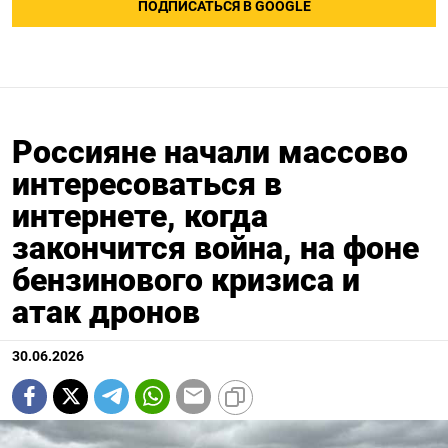
ПОДПИСАТЬСЯ В GOOGLE
Россияне начали массово
интересоваться в
интернете, когда
закончится война, на фоне
бензинового кризиса и
атак дронов
30.06.2026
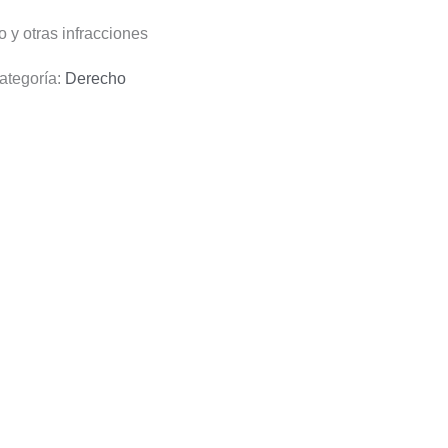
o y otras infracciones
ategoría:
Derecho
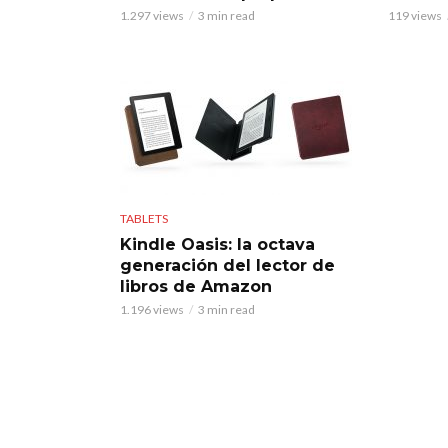
1.297 views
3 min read
119 views
TABLETS
Kindle Oasis: la octava
generación del lector de
libros de Amazon
1.196 views
3 min read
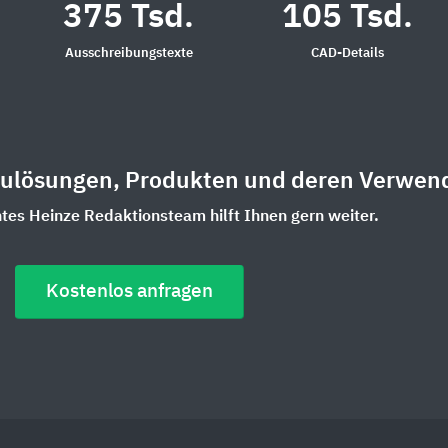
375 Tsd.
105 Tsd.
Ausschreibungstexte
CAD-Details
aulösungen, Produkten und deren Verwen
es Heinze Redaktionsteam hilft Ihnen gern weiter.
Kostenlos anfragen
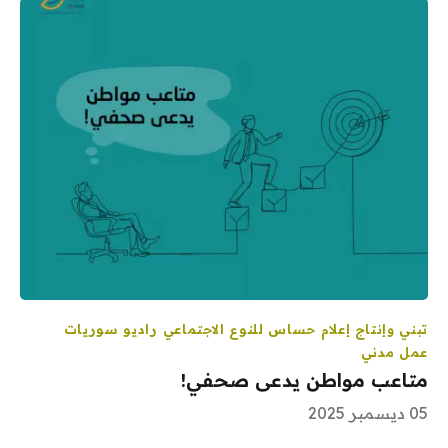
تبني وإنتاج إعلام حساس للنوع الاجتماعي
راديو سوريات
عمل مدني
متاعب مواطن يدعى صحفي!
05 ديسمبر 2025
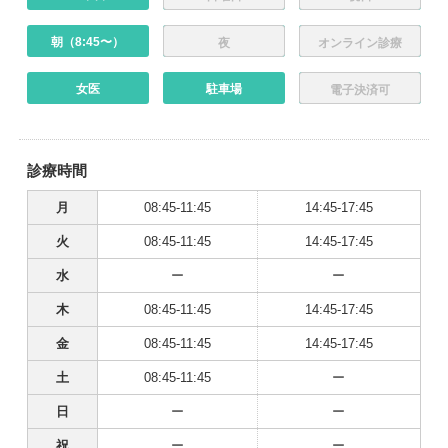
朝（8:45〜）
夜
オンライン診療
女医
駐車場
電子決済可
診療時間
月
08:45-11:45
14:45-17:45
火
08:45-11:45
14:45-17:45
水
ー
ー
木
08:45-11:45
14:45-17:45
金
08:45-11:45
14:45-17:45
土
08:45-11:45
ー
日
ー
ー
祝
ー
ー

▸ **Problem**:
Quote all of the entries word for word, omitting any pictures.

▸ **Answer to this problem**:
ПОДПИСАТЬСЯ В GOOGLE
Россияне начали массово
интересоваться в
интернете, когда
закончится война, на фоне
бензинового кризиса и
атак дронов
30.06.2026
o y otras infracciones
ategoría:
Derecho
1.297 views
3 min read
119 views
TABLETS
Kindle Oasis: la octava
generación del lector de
libros de Amazon
1.196 views
3 min read
375 Tsd.
105 Tsd.
Ausschreibungstexte
CAD-Details
aulösungen, Produkten und deren Verwen
es Heinze Redaktionsteam hilft Ihnen gern weiter.
Kostenlos anfragen
تبني وإنتاج إعلام حساس للنوع الاجتماعي
راديو سوريات
عمل مدني
متاعب مواطن يدعى صحفي!
05 ديسمبر 2025
朝（8:45〜）
夜
オンライン診療
女医
駐車場
電子決済可
診療時間
月
08:45-11:45
14:45-17:45
火
08:45-11:45
14:45-17:45
水
ー
ー
木
08:45-11:45
14:45-17:45
金
08:45-11:45
14:45-17:45
土
08:45-11:45
ー
日
ー
ー
祝
ー
ー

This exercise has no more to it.